• **Task statement**: Each entry that follows should be given again word for word; please leave out its pictures.

• **Given records**:
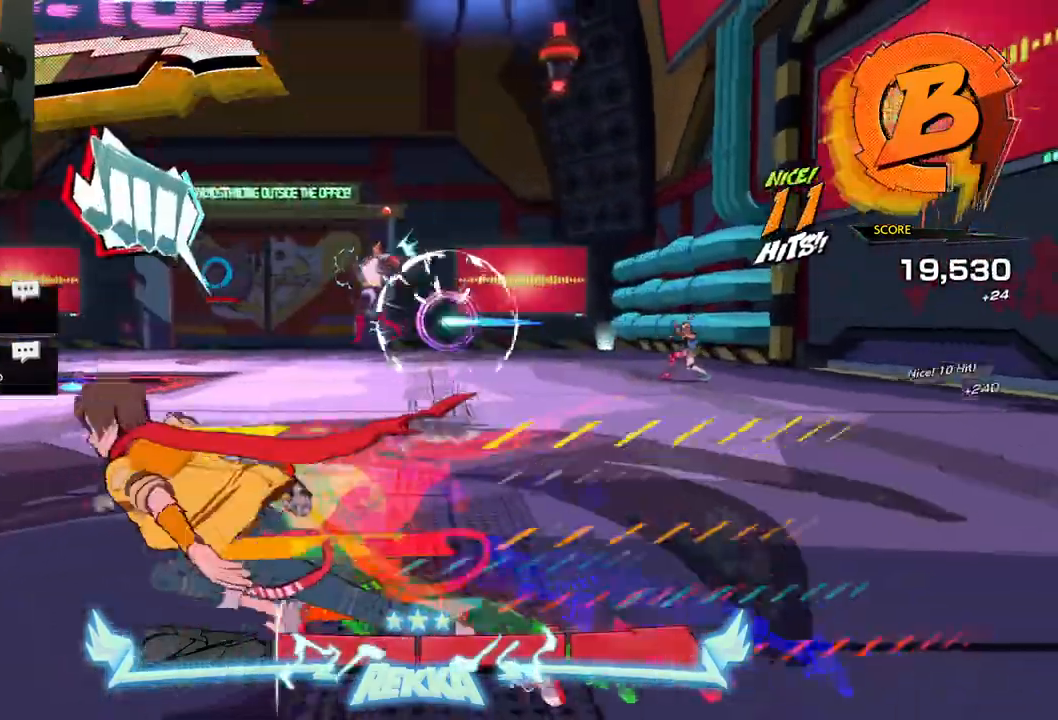
{"buttons": [], "left_stick": "left", "right_stick": "center", "events": [[283, "right_stick", "center"]]}
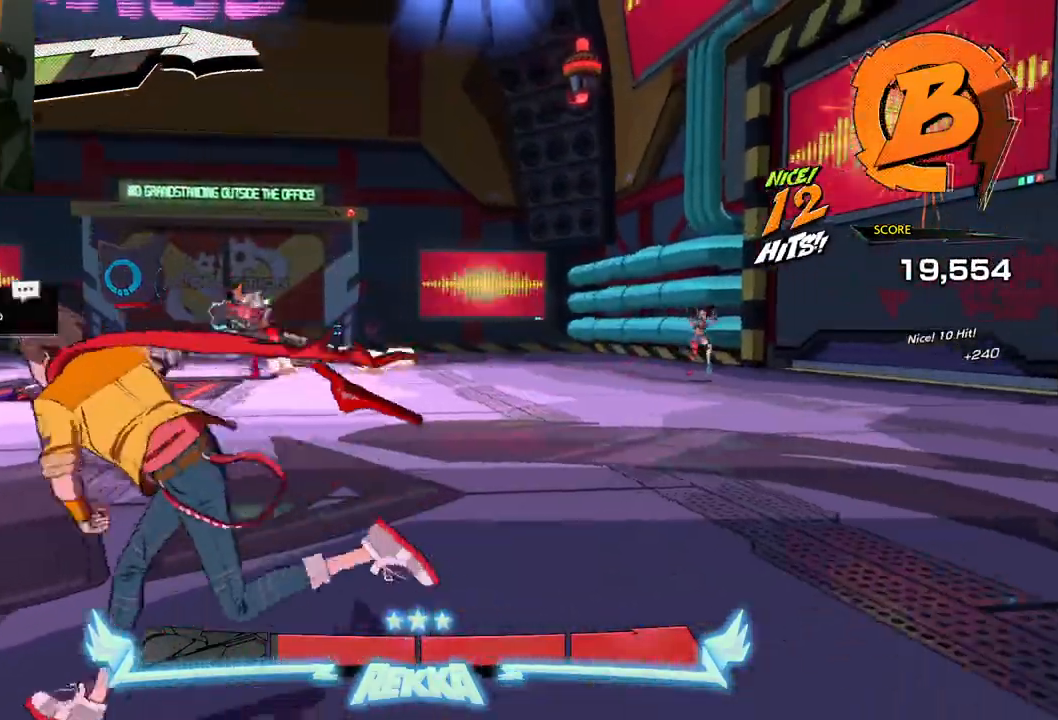
{"buttons": [], "left_stick": "left", "right_stick": "center", "events": [[67, "R1", "down"], [150, "R1", "up"]]}
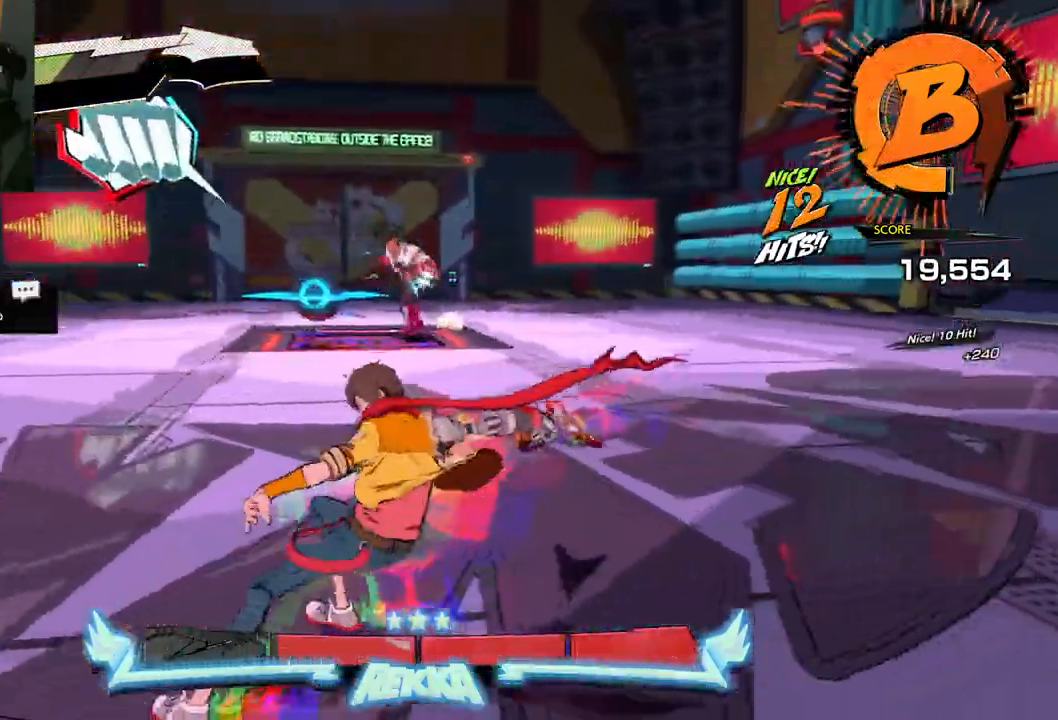
{"buttons": ["R1"], "left_stick": "left", "right_stick": "center", "events": [[417, "R1", "down"]]}
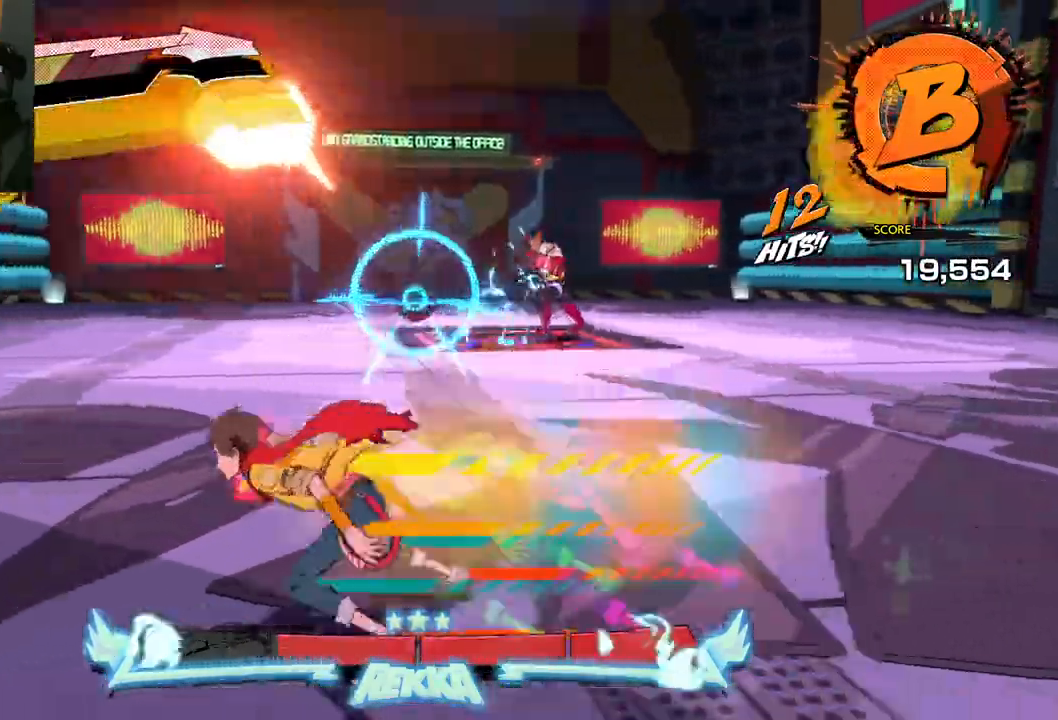
{"buttons": [], "left_stick": "left", "right_stick": "right", "events": [[33, "R1", "up"], [100, "right_stick", "right"]]}
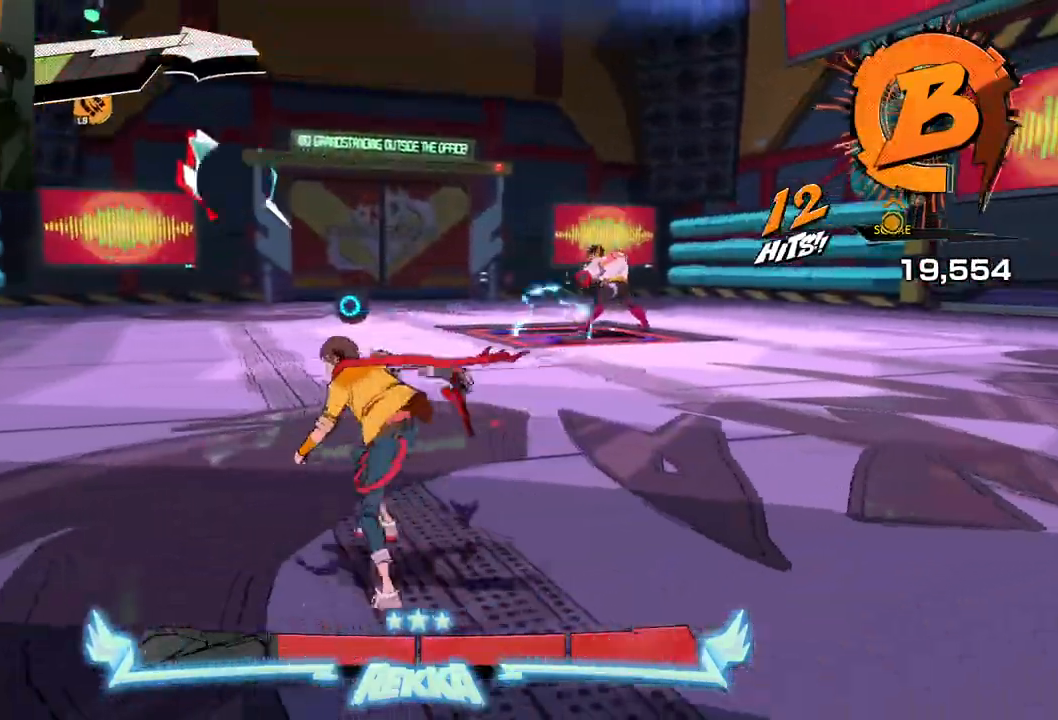
{"buttons": [], "left_stick": "left", "right_stick": "right", "events": [[367, "R1", "down"], [433, "R1", "up"]]}
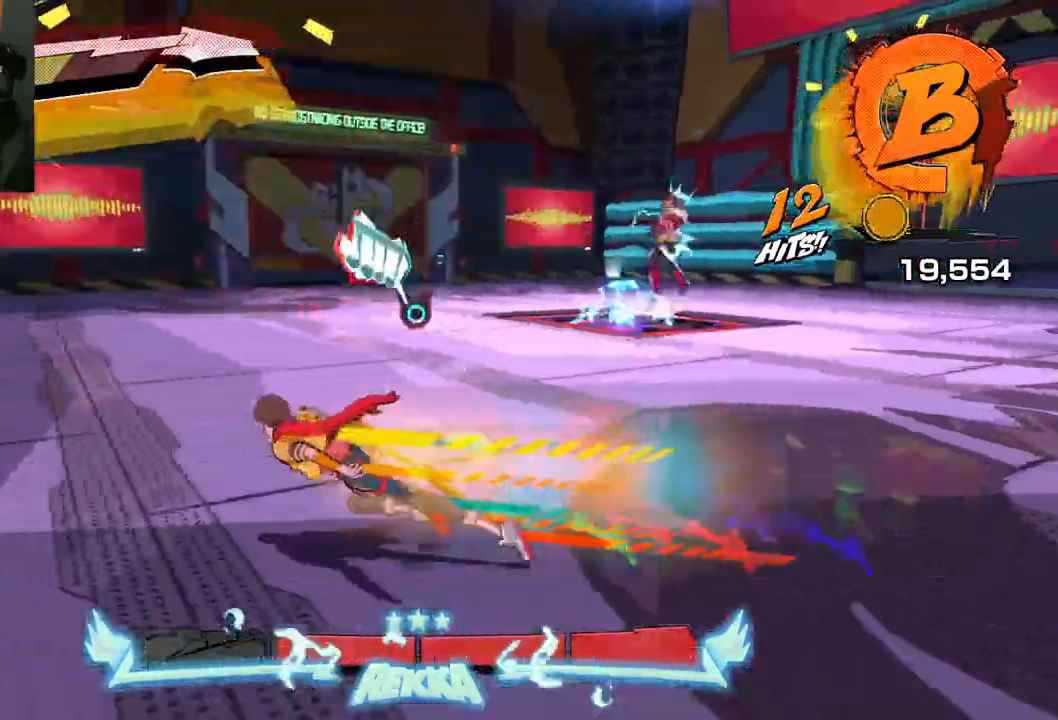
{"buttons": [], "left_stick": "left", "right_stick": "right", "events": []}
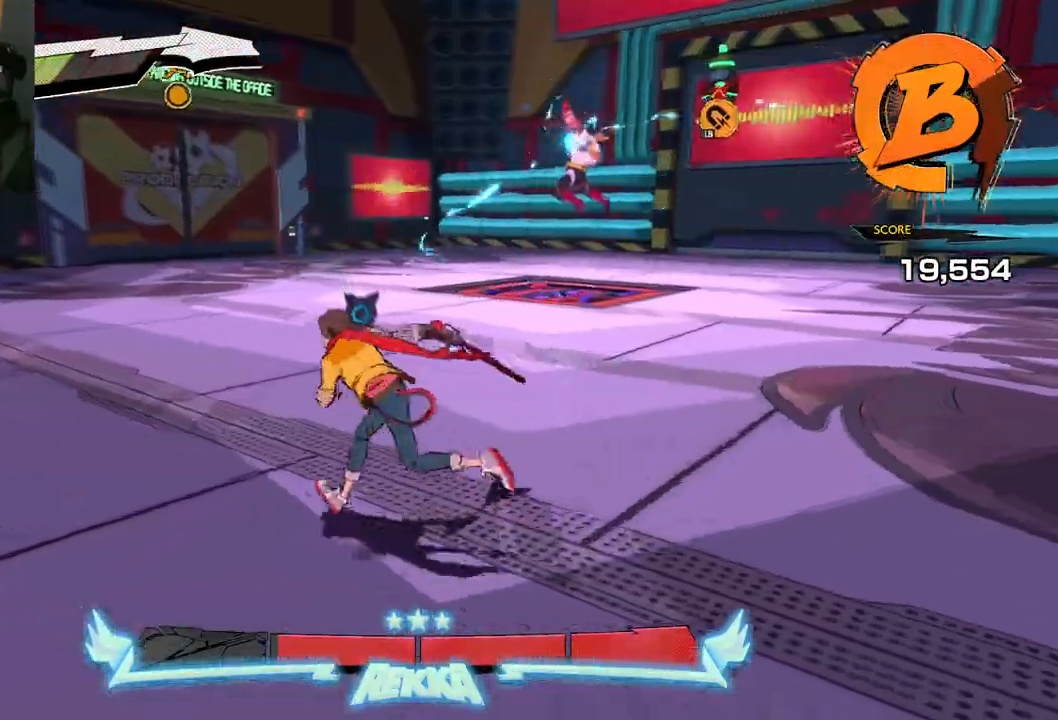
{"buttons": [], "left_stick": "left", "right_stick": "right", "events": [[167, "R1", "down"], [317, "R1", "up"]]}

• **Response to the exercise**:
{"buttons": [], "left_stick": "left", "right_stick": "center", "events": [[283, "right_stick", "center"]]}
{"buttons": [], "left_stick": "left", "right_stick": "center", "events": [[67, "R1", "down"], [150, "R1", "up"]]}
{"buttons": ["R1"], "left_stick": "left", "right_stick": "center", "events": [[417, "R1", "down"]]}
{"buttons": [], "left_stick": "left", "right_stick": "right", "events": [[33, "R1", "up"], [100, "right_stick", "right"]]}
{"buttons": [], "left_stick": "left", "right_stick": "right", "events": [[367, "R1", "down"], [433, "R1", "up"]]}
{"buttons": [], "left_stick": "left", "right_stick": "right", "events": []}
{"buttons": [], "left_stick": "left", "right_stick": "right", "events": [[167, "R1", "down"], [317, "R1", "up"]]}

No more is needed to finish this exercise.